FOCA Rescues 35 Cats in Monroe LaSalle; Seeks Donations
The latest Friends of Companion Animals rescue project began when a family member of a homeowner with health issues, including onset of dementia, started hearing kittens crying in the LaSalle home. Thinking it was a litter of kittens they did some exploring to find out it wasn’t just one litter but seven litters ranging from 3 days old to 4 weeks old. In addition, they found the moms and other cats in need of medical attention, making a total of 35 felines that need help. The discovery shows why spay/neuter is so important to proper animal welfare.
Shelter Director Penny Bly explains, “We’ve done TNR on over 70 cats in the last few months alone around Monroe County. In this case, what began as another TNR project turned into something much larger, but we couldn’t turn our backs after what we found. It’s also a preventative tale. While it began with the best of intentions, it escalated out of control. That means if you have family or friends who are caring for animals it’s important to also keep tabs on the situation sooner rather than later for everyone’s sake. People are often surprised how six cats become 20 or more in just a matter of months.”
Bly explains TNR means trap, neuter, return. Feral cats are trapped in an area, neutered or spayed, and then released back from where they came to prevent breeding. Fixed cats are often returned since, as a rescue, FOCA can’t keep feral cats. They pose a risk to visitors and the FOCA caregivers at the all-volunteer operation. In this latest case, most of the cats in this project are friendly or small enough to be acclimated to humans.
“We get so many requests for help but we can’t do all of them no matter how much we wish we could. However, we have a program where people who want to tackle the problem in their neighborhood can get tips and training, but they must do the work since we can’t be everywhere at once,” says Bly.

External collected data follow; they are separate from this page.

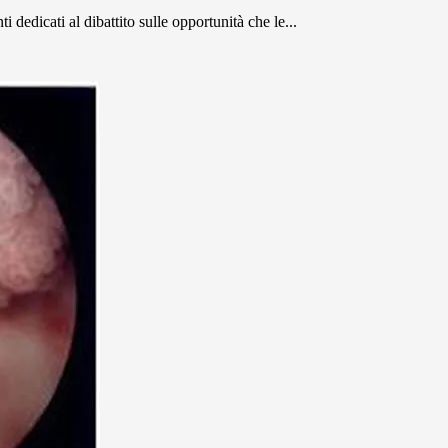
dedicati al dibattito sulle opportunità che le...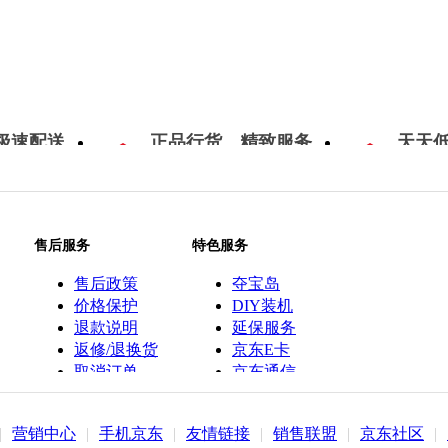
极速配送
正品行货，精致服务
天天
售后服务
特色服务
售后政策
夺宝岛
价格保护
DIY装机
退款说明
延保服务
返修/退换货
京东E卡
取消订单
京东通信
京鱼座智能
|
营销中心
|
手机京东
|
友情链接
|
销售联盟
|
京东社区
|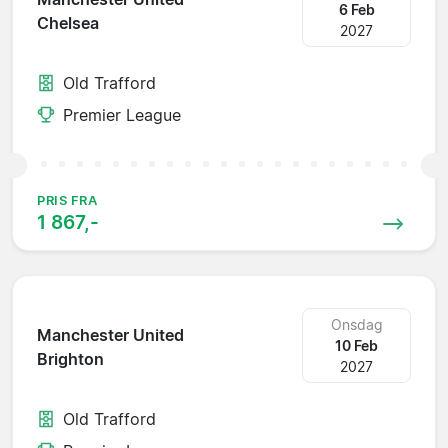
6 Feb
Chelsea
2027
Old Trafford
Premier League
PRIS FRA
1 867,-
Onsdag
Manchester United
10 Feb
Brighton
2027
Old Trafford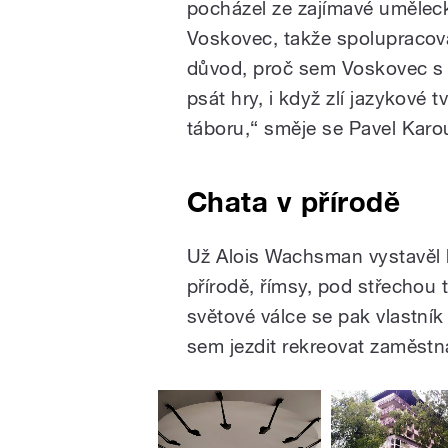
pocházel ze zajímavé uměleck
Voskovec, takže spolupracov
důvod, proč sem Voskovec s W
psát hry, i když zlí jazykové t
táboru,“ směje se Pavel Karo
Chata v přírodě
Už Alois Wachsman vystavěl h
přírodě, římsy, pod střechou 
světové válce se pak vlastník 
sem jezdit rekreovat zaměstn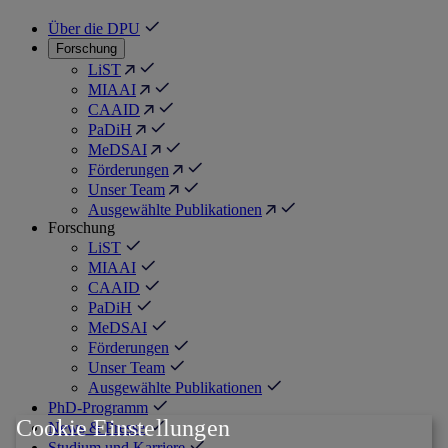
Über die DPU
Forschung
LiST
MIAAI
CAAID
PaDiH
MeDSAI
Förderungen
Unser Team
Ausgewählte Publikationen
Forschung
LiST
MIAAI
CAAID
PaDiH
MeDSAI
Förderungen
Unser Team
Ausgewählte Publikationen
PhD-Programm
Cookie Einstellungen
News & Presse
Studium und Karriere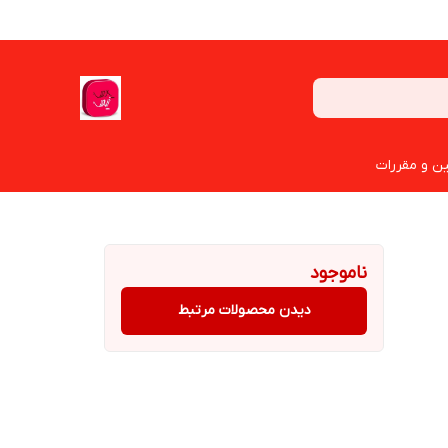
ین و مقررات
ناموجود
دیدن محصولات مرتبط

In addition to monetary donations, the shelter can use supplies and fosters who have a spare private room where cats and kittens can stay until they come of age, which is usually around two months. So, the group is asking anyone within 40 minutes of FOCA in Monroe with a space room to reach out via their website and submit a volunteer application for consideration.”
Director Bly mentions that if readers would like to contribute financially to this project it would be extremely welcome. She states, “FOCA has set up fundraisers on our Facebook page and our Network for Good program that can be found on our website at www.friendsofcompanionanimals.org/donate. Not only do donations help this case but other TNR cases that come to us in the future.”
Bly says she’s extremely proud of her volunteers who work in challenging conditions like this to secure area cats and kittens so they could have a better life. She’s also grateful for the help the shelter receives from all the donors to the cause and the volunteers who handle the day-to-day necessities of running a rescue.
“Sadly, this case is another example of how rapidly cats can reproduce and why feeders need to also spay/neuter newcomers to colonies. If you feed, don’t let ‘em breed is the motto. It’s why we’ve also been fundraising for our own local spay/neuter clinic. Until that time comes people must utilize other nearby spay clinics, even if that means fundraising in your communities. As many animal groups have said before, please spay and neuter and don’t give away ‘free kittens’ who only go on to reproduce – rescues are tired and strapped for space, funds and manpower.”